6/1/2007 – 11h40
No decorrer do ano de 2006 a Agência Aids publicou as principais notícias relacionadas ao tema HIV/Aids destacando o trabalho de ativistas, gestores públicos, jornalistas, médicos e especialistas. A seguir, uma matéria publicada em 16 de março de 2006, que trata da repercussão entre representantes do movimento estudantil sobre a polêmica da USAID no Brasil e seu programa de abstinência.
O polêmico documento da USAID, que em justificativa de orçamento ao Congresso norte-americano das ações voltadas à prevenção do HIV/Aids no Brasil, inclui a implementação de programas com foco na abstinência e na fidelidade (leia mais), posição contrária ao que prega a política brasileira nesta área, desagradou também aos representantes do movimento estudantil.
“Nós concordamos com a política pública brasileira, a prevenção tem que ter como foco principal o uso da camisinha,” declarou a estudante de nutrição e diretora de Ensino Tecnológico da União Nacional dos Estudantes (UNE), Patrícia Nogueira.

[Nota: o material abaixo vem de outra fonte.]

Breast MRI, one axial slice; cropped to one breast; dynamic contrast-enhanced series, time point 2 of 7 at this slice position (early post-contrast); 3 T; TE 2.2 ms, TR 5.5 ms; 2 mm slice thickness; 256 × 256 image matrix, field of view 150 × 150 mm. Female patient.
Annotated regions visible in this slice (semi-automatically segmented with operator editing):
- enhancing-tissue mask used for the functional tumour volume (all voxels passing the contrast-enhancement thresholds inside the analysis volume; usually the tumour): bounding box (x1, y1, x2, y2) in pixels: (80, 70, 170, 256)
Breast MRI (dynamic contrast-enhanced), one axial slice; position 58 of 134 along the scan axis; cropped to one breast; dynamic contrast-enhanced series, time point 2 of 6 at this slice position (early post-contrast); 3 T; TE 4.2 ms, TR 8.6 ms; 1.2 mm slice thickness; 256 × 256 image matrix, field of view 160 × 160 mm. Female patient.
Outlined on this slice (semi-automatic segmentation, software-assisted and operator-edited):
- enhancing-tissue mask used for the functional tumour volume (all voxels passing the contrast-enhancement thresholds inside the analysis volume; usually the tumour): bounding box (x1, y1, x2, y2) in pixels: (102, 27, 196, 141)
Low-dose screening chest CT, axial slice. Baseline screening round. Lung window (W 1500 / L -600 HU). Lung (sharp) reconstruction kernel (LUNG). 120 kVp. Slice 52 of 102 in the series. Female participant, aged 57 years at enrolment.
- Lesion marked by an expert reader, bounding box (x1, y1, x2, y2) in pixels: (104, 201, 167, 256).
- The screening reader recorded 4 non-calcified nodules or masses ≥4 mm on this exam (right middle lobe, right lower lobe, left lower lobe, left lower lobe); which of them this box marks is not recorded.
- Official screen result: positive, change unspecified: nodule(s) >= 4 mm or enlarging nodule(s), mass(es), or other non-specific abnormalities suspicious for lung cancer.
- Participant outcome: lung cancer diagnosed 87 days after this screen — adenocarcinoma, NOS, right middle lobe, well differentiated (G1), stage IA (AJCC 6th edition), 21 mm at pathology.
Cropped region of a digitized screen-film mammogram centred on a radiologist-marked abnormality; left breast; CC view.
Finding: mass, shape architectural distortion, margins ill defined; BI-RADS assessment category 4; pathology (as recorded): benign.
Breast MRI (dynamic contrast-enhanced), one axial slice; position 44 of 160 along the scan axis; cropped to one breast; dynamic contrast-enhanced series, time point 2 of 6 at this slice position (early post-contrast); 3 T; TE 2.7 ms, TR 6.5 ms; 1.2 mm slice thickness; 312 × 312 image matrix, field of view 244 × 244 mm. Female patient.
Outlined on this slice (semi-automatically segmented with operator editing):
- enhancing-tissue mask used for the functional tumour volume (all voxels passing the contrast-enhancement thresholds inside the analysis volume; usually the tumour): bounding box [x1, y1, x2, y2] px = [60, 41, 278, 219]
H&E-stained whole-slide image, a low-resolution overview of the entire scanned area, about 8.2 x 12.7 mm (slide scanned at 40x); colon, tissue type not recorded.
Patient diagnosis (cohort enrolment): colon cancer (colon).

Ela ressaltou que as campanhas voltadas aos jovens, aos adolescentes, às profissionais do sexo devem continuar enfatizando a utilização do preservativo. “Quando realizamos congressos, nós fazemos mesas de saúde onde se debate o tema HIV/Aids e, se conseguimos apoio de algum posto de saúde ou fabricante, também fazemos distribuição de camisinhas. E nós vamos continuar debatendo e fazendo prevenção sempre com o foco na camisinha,” acrescentou.
Para o presidente da União Brasileira dos Estudantes Secundaristas (UBES), Thiago Franco, “apesar da máscara de instituição que investe em educação e direitos humanos, a USAID tenta impor políticas não condizentes com os países que ajuda. A USAID tem um histórico de ações e políticas no país prejudiciais à educação como um todo. Da USAID não se espera nada de bom há um bom tempo,” afirmou Franco. Ele contou que no último congresso da UBES, realizado em dezembro, foram feitas oficinas de prevenção, incluindo demonstrações de como utilizar corretamente o preservativo.
O estudante destacou que o Programa Nacional de DST/Aids é um dos mais respeitados, “uma referência mundial” no tratamento do HIV/Aids. “Quando falamos em prevenção, não devemos interferir na vida pessoal, dizer qual o número de parceiros ou parceiras deve-se ter, qual orientação sexual deve-se seguir ou se é preciso ser fiel. Esta atitude coloca as pessoas em risco,” frisou. O presidente da UBES acredita que são necessárias ações concretas para conter a proliferação da epidemia. “Hoje a forma mais segura de prevenção é a camisinha. As campanhas de prevenção devem continuar falando de camisinhas e elas devem ser distribuídas em postos de saúdes, festas, escolas e em todo lugar,” concluiu.